She is remembered as a great and talented actress of her time but Judy Garland’s former manager has explained the life of the star was anything but smooth, describing it as an “emotional rollercoaster”.
While on screen she seemed full of energy and happiness, playing some of the most sort after roles, behind the scenes Stevie Phillips said Judy was in great emotional pain with severe highs and lows. Speaking to the Today Show 50 years after her tragic death, the 83-year-old claimed The Wizard of Oz star experienced extreme anger and once came at her with a knife.
Opening up about life with Judy amid the star’s drug and alcohol addiction, Stevie told the hosts: “Judy was in great emotional pain, coupled with a lot of physical pain as well and she medicated in order to be able to function. But being with her was like being on an emotional rollercoaster.
“Up at the top of the ride the laughter was very brittle, she was very angry, and at the bottom she was inconsolable … she couldn’t function.” Adding: “It was somewhere in the middle when drugs brought her to ground zero that you could get her to sign a cheque and go on stage and when she did that she was extraordinary, there was nobody better.”
“Being with her was like being on an emotional rollercoaster.” Judy Garland’s close friend and former manager Stevie Philips recounts the star’s tragic decline and what she thinks of Renee Zellweger’s biopic ‘Judy’. #9Today pic.twitter.com/7tC80AUwG3
— The Today Show (@TheTodayShow) September 27, 2019
However, despite her incredible success, being in the spotlight took it’s toll on Judy and Stevie explained at one point she approached her with a knife. The former manager explained on the Today Show that they had been playing cards one night when Judy passed out, hitting her face on a glass coffee table and seriously injuring her mouth, nose and eye.
After being examined by a doctor, Stevie said she was told Judy would sleep for hours and there was nothing to worry about, but he was wrong. An hour later the former manager said the actress woke up and came into her room, accusing her of taking her drugs away.
Explaining that the doctor had taken them away Stevie told the hosts: “She came into my bedroom looking like a ghoul and she said ‘what did you do with my drugs?’. She went into the kitchen and got a kitchen knife, the sharpest knife that she could find and came after me with it.” Thankfully, Stevie was able to fight her off and was not injured.
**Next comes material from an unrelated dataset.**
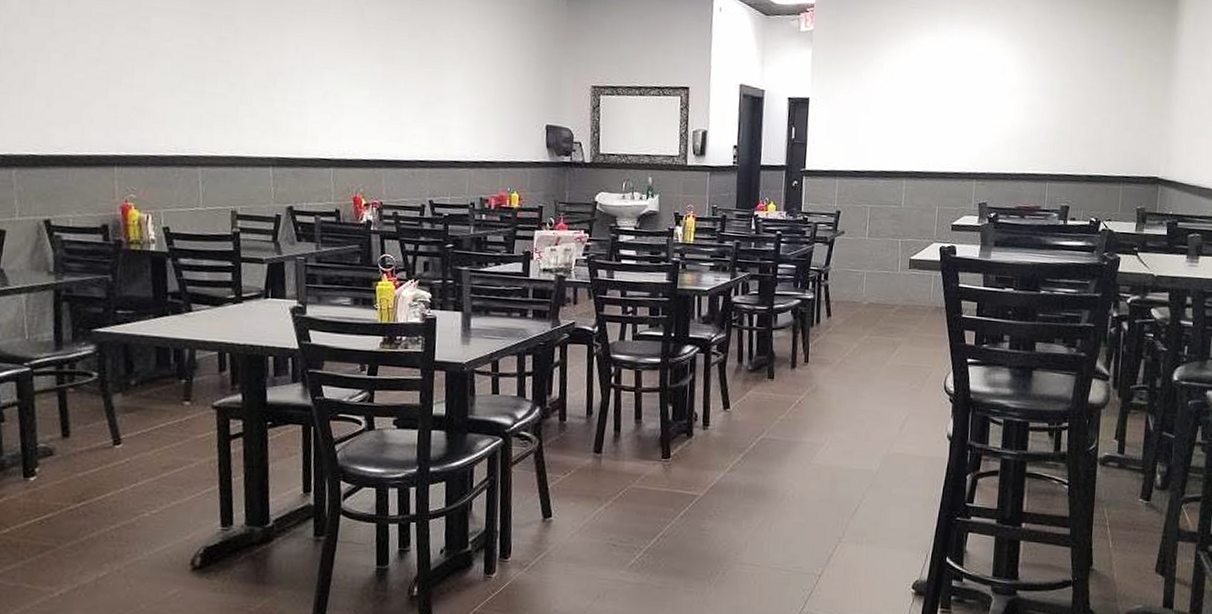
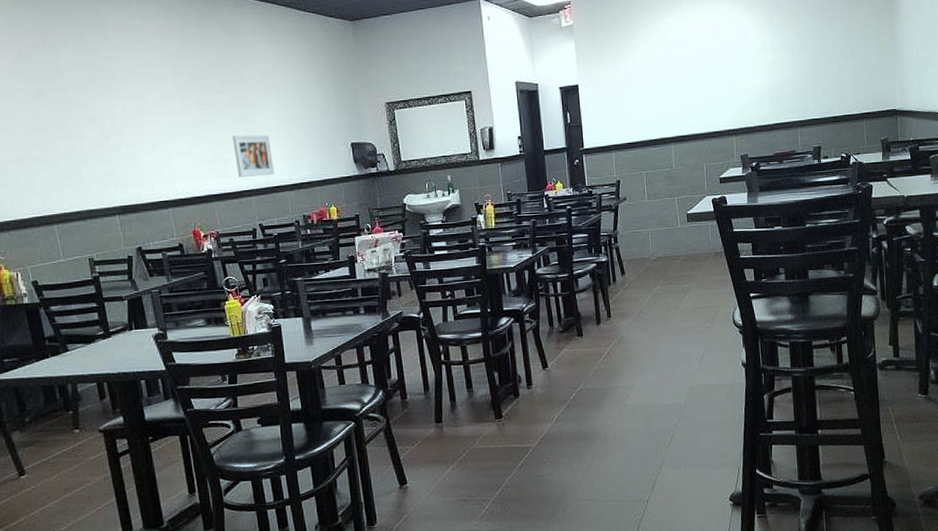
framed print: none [413,98,456,148] -> present [232,134,275,177]

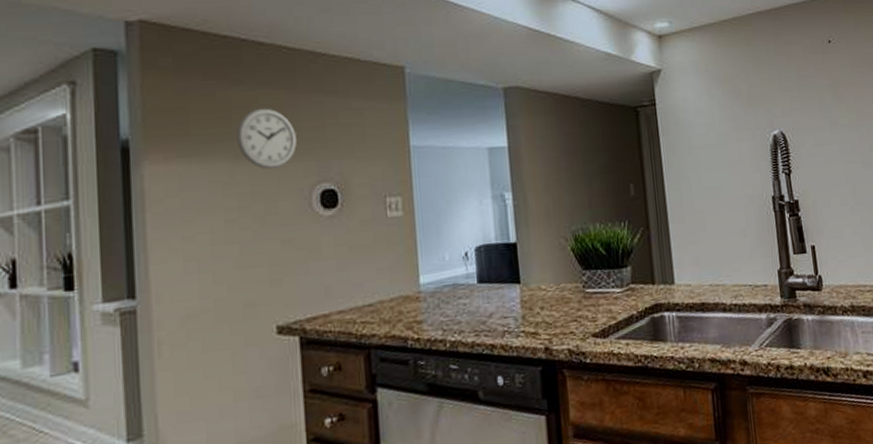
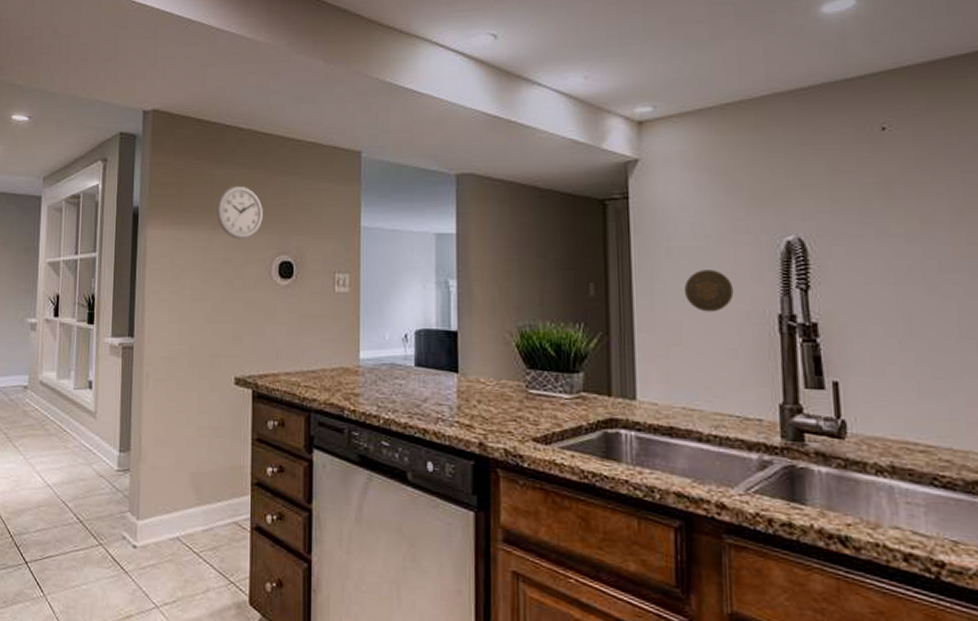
decorative plate: none [703,163,740,200] -> present [684,270,734,312]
The revelation comes months after the first trailer for Judy, the highly-anticipated biopic profiling Hollywood’s golden girl Judy Garland was released to the public. The new trailer provided a first look at Oscar winner Renee Zellweger playing the troubled entertainer, seven decades after she shot to fame in iconic musical The Wizard of Oz.
Set in the latter part of the performer’s career, the film takes place in 1968, when a struggling Garland arrives in London to perform a run of sold out concerts at the Talk of the Town nightclub, and centres around her breathtaking performances and her troubled private life.
The biopic also touches on her romance with Mickey Deans, the man who would become her fifth and final husband. There was also plenty of footage of Zellweger singing several of Judy’s signature songs, including ‘The Trolley Song’, ‘Come Rain Or Come Shine’ and of course, ‘Over The Rainbow’.
The trailer was a hit with fans who were quick to comment on their excitement and anticipation to watch the movie in the coming months. “Very excited about the trailer and the film! Wish I could watch the whole thing today,” one commentator wrote. Another added: “Very much looking forward to this.”
Garland’s life was one of soaring highs and heartbreaking lows as she struggled with drug and alcohol addiction while giving the world hits like ‘Get Happy’, ‘The Trolley Song’ and ‘Over the Rainbow’.
Her Talk of the Town performances were some of the last she ever gave before her death, aged just 47. Deans found Garland’s lifeless body in the bathroom of their rented London home just six months after she arrived in London. An official investigation into her death confirmed she accidentally overdosed on barbiturates, a prescription drug for anxiety and insomnia.